Multi-fidelity Modeling
Design Optimization of an Ultrafast Marine Vehicle
Multi-fidelity modeling enables the seamless fusion of information from a collection of heterogeneous sources of variable accuracy and cost (e.g., noisy experimental data, computer simulations, empirical models, etc.). By learning to exploit the cross-correlation structure between these sources, one can construct predictive surrogate models that can dramatically reduce the compute time to solution. The impact of multi-fidelity modeling has already been recognized in our project on shape optimization of super-cavitating hydrofoils. The application involves the design optimization of an ultrafast marine vehicle for special naval operations.

[Stored items]
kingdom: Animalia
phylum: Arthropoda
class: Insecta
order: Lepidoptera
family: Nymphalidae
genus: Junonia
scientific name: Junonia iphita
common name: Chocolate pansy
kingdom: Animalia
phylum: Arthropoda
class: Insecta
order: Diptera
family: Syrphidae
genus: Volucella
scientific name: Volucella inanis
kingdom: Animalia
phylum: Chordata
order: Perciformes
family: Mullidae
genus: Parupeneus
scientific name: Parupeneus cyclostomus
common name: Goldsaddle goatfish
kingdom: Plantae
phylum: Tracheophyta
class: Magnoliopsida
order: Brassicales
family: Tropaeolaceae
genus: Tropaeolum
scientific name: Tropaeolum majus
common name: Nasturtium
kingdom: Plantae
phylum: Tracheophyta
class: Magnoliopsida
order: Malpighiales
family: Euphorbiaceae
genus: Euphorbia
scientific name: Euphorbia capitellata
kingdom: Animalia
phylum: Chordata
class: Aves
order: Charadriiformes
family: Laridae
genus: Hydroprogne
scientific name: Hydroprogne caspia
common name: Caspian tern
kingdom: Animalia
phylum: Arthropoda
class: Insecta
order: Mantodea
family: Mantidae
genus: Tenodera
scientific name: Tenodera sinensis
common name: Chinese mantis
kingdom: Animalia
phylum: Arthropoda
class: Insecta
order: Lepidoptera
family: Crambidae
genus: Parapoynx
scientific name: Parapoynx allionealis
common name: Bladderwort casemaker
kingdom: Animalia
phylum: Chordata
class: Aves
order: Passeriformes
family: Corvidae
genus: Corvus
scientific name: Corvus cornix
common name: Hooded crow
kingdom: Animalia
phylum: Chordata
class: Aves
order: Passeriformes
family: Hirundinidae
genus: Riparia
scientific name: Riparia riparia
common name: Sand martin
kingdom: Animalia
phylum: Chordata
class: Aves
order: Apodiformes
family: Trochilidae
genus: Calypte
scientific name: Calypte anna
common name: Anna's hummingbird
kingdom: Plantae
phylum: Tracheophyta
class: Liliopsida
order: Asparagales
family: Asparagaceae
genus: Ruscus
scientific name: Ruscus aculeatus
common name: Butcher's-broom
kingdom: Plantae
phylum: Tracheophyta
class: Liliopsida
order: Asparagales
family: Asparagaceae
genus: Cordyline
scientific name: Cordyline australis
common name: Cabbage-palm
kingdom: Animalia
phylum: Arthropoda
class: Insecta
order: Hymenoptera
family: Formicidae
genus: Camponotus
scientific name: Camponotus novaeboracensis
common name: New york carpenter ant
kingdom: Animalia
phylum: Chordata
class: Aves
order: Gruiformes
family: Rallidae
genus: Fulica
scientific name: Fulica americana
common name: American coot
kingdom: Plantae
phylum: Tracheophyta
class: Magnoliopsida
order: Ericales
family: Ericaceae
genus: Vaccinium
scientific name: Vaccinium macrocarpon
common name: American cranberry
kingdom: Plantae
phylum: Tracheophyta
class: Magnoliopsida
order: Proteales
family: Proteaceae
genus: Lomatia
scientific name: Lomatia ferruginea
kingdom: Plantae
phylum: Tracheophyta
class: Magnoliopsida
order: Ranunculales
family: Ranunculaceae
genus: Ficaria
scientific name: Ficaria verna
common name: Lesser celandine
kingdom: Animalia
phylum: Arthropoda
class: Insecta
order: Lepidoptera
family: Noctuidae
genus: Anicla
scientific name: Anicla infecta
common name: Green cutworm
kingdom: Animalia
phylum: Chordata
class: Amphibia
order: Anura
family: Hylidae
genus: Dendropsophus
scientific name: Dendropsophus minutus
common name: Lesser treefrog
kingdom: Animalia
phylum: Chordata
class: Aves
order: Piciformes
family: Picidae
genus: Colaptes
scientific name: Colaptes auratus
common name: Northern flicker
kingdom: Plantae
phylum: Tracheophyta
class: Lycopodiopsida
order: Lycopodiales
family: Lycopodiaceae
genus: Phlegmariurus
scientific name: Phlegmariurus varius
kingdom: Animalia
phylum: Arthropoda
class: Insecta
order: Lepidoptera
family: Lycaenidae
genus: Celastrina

- [The problem]
Answer from the multi-fidelity modeling text:
(a) What must be learned and exploited to build predictive surrogate models?
(b) In which project has the impact of multi-fidelity modeling already been recognized?
(c) What is the design optimization in the application for?

- [Answer to the exercise]
(a) The cross-correlation structure between the sources.
(b) The project on shape optimization of super-cavitating hydrofoils.
(c) An ultrafast marine vehicle for special naval operations.